A blank check company formed by private equity firm L. Catterton is extending the deadline to complete the deal after agreeing to take electric vehicle maker Lotus Technologies Inc. public.

L Catterton Asia Acquisition Corp. It had to complete the deal by March 15 — 24 months after the closing of its initial public offering — or risk bankruptcy. The special-purpose acquisition company agreed to extend the deadline to March 15, 2024, according to the merger agreement it released on Tuesday.

L Catterton Asia Acquisition and Lotus Tech said the deal is expected to close in the second half of the year.
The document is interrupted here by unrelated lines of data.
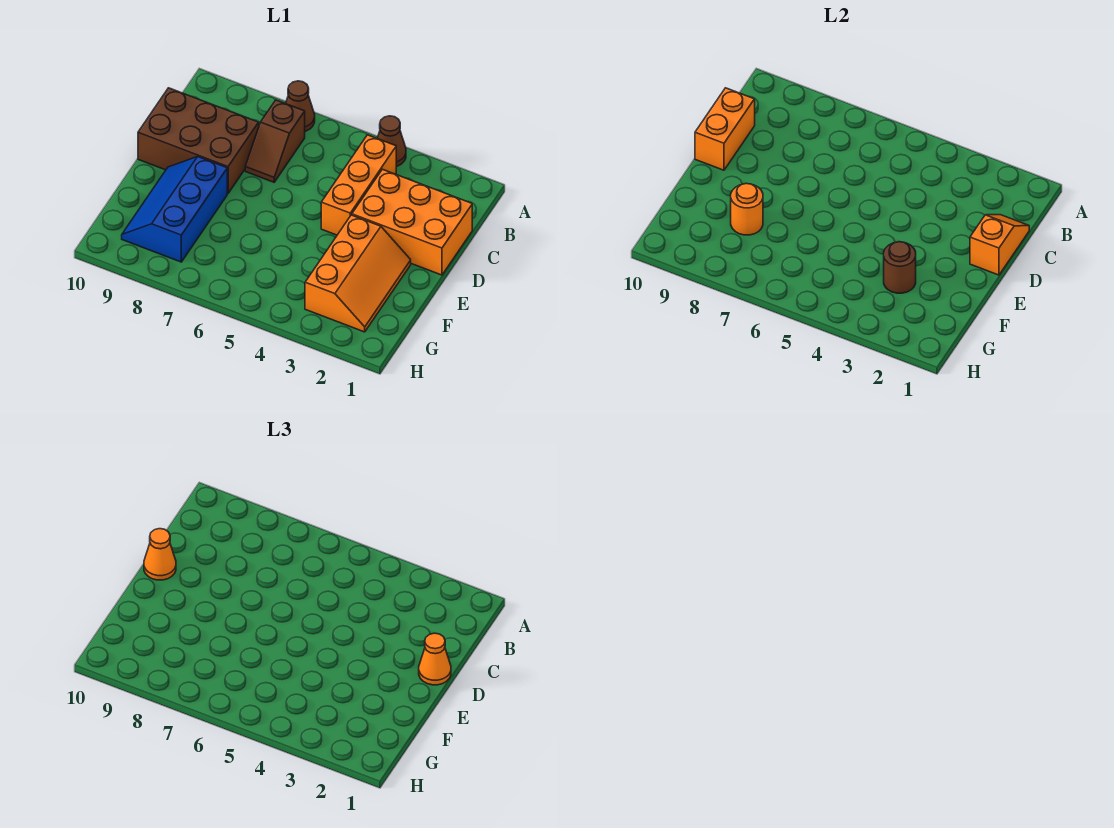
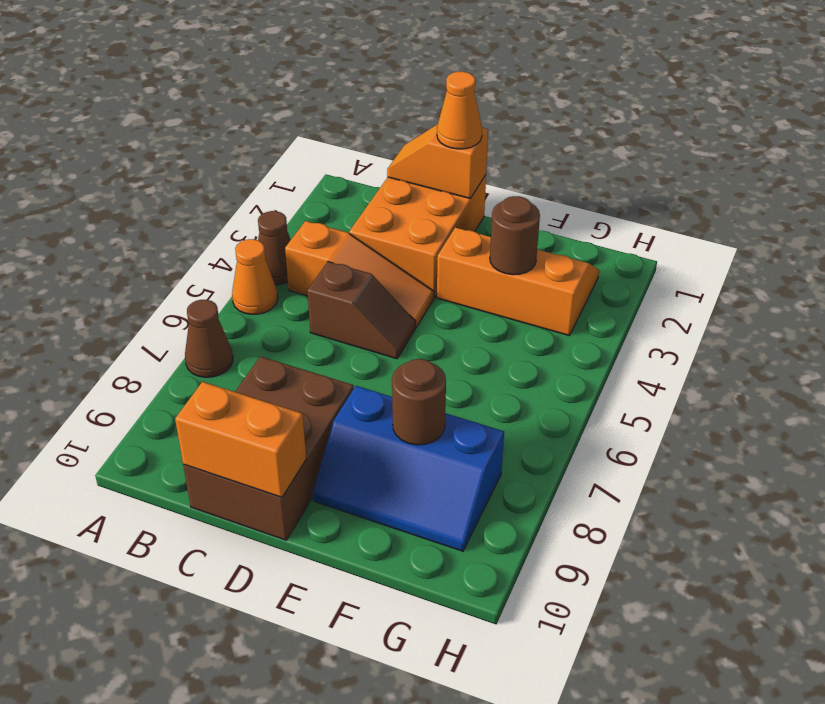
orange 1x3 brick [321,135,396,235] -> orange 1x3 slope [285,221,434,327]
brown 1x2 slope [245,100,305,182] -> brown 1x2 slope moved to [307,262,416,359]
orange 1x1 cone [144,529,176,580] -> orange 1x1 cone moved to [232,239,278,314]
orange 1x1 round brick [731,183,763,235] -> brown 1x1 round brick [392,359,446,445]

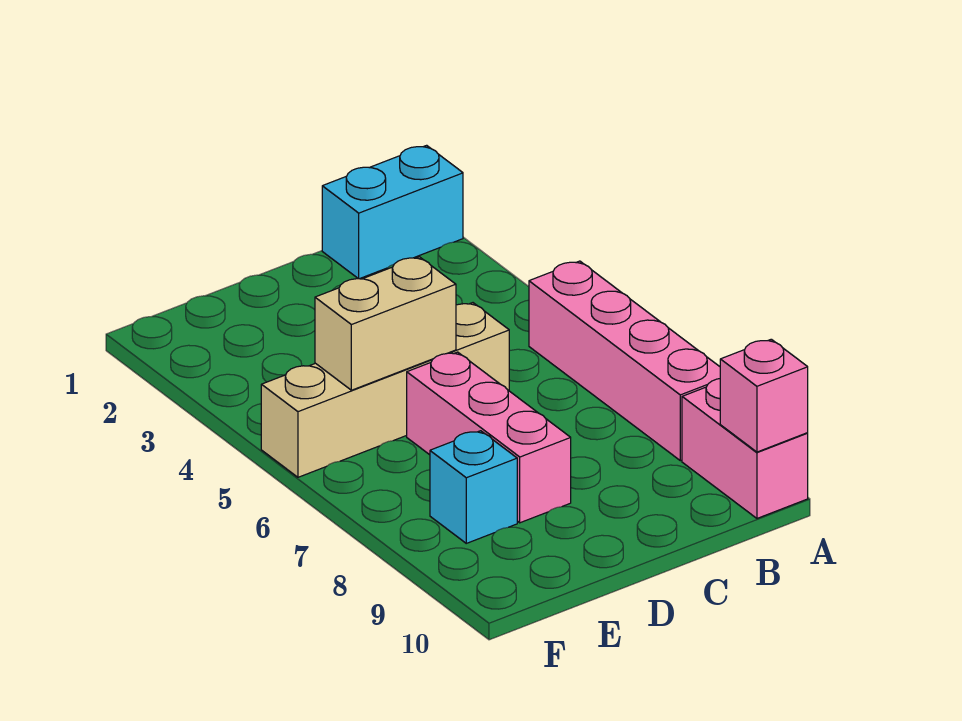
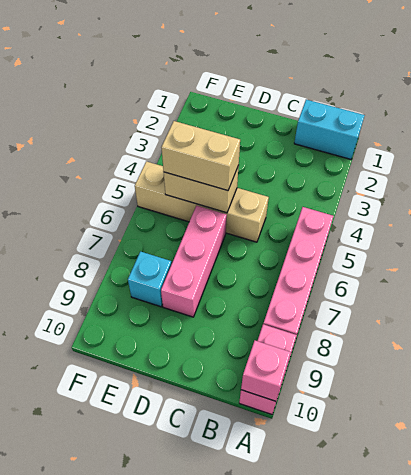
none -> tan 1x2 brick [161,121,240,191]

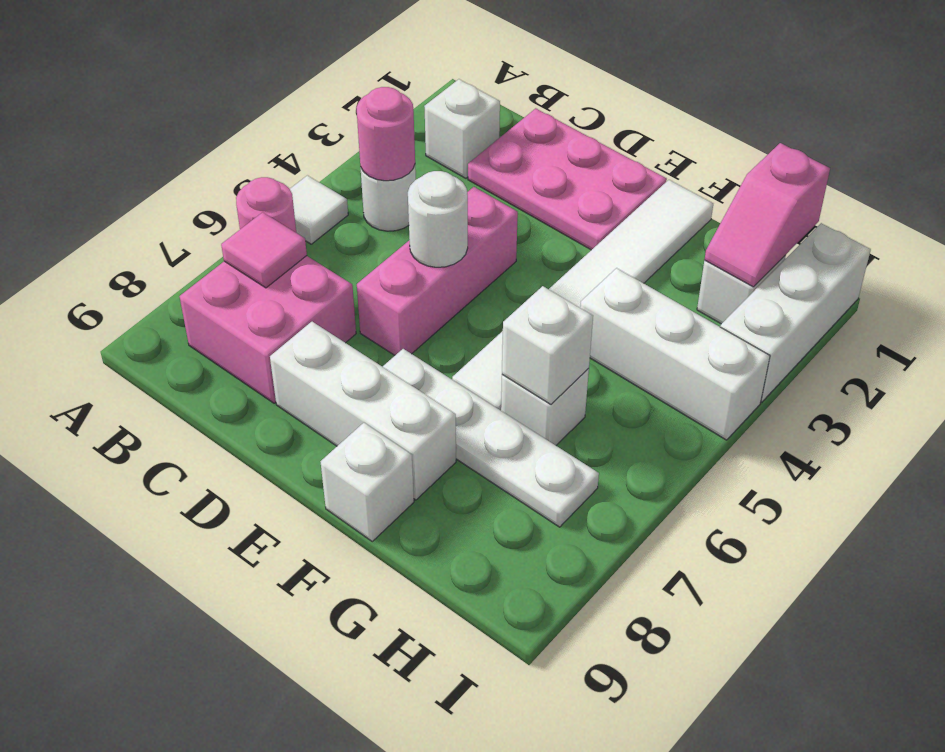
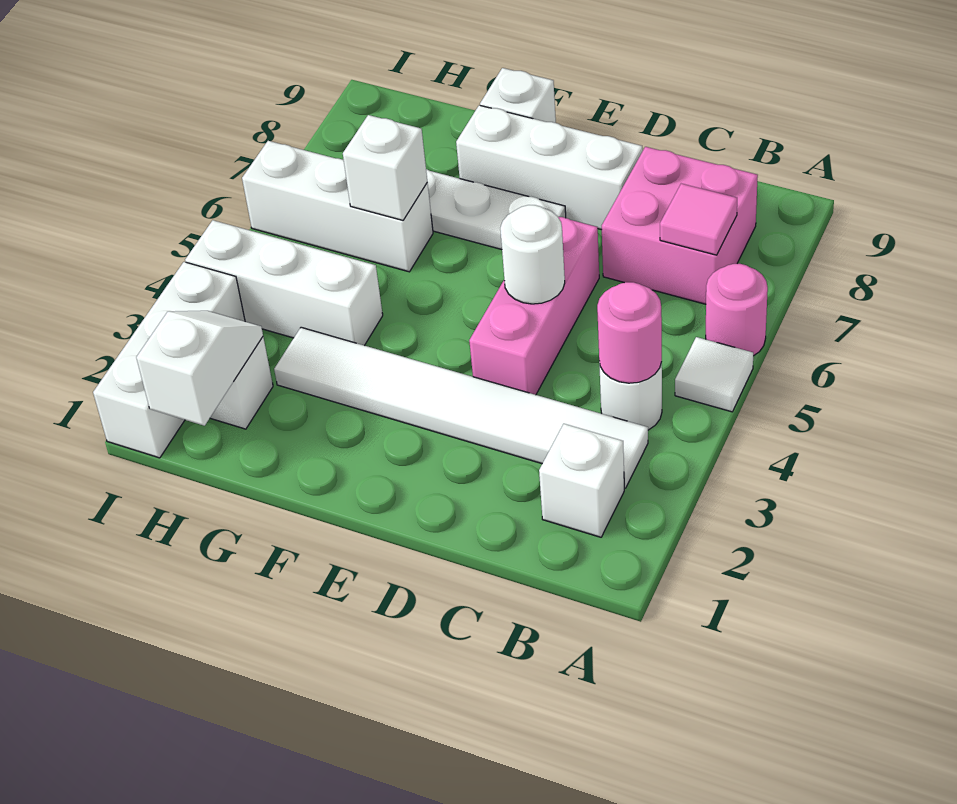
pink 2x3 plate [468,108,667,250] -> none
white 1x6 tile [452,180,713,410] -> white 1x6 tile turned to [274,327,648,488]
white 1x1 brick [501,368,589,445] -> white 1x3 brick [242,141,433,272]
pink 1x2 slope [704,143,830,287] -> white 1x2 slope [136,311,263,426]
SPACs are shell companies that raise money from investors and go public, with the goal of combining with a private company to go public.

L Catterton Asia Acquisition’s board must approve the SPAC’s charter amendment before February 15, extending the deal’s deadline from March 15 to June 15, the companies said. The SPAC board may extend the deadline up to nine times per month until March 15, 2024, at the sponsor’s request, he added.

The deal is one of the largest recent SPAC transactions as average merger values ​​have fallen amid high interest rates and a slowing economy. L Catterton Asia Acquisition and Lotus Tech expect the combined company to be worth about $5.4 billion, including about $288 million in cash from the SPAC trust account.

China-based Lotus Tech makes luxury EVs under the UK-based Lotus brand. It joins EV makers and suppliers in Asia rushing to capital markets to cash in, as they try to take advantage of the surge in demand for energy-efficient automobiles. Zhejiang Geely Holding Group, one of China’s largest car makers, is the majority owner of Lotus Tech.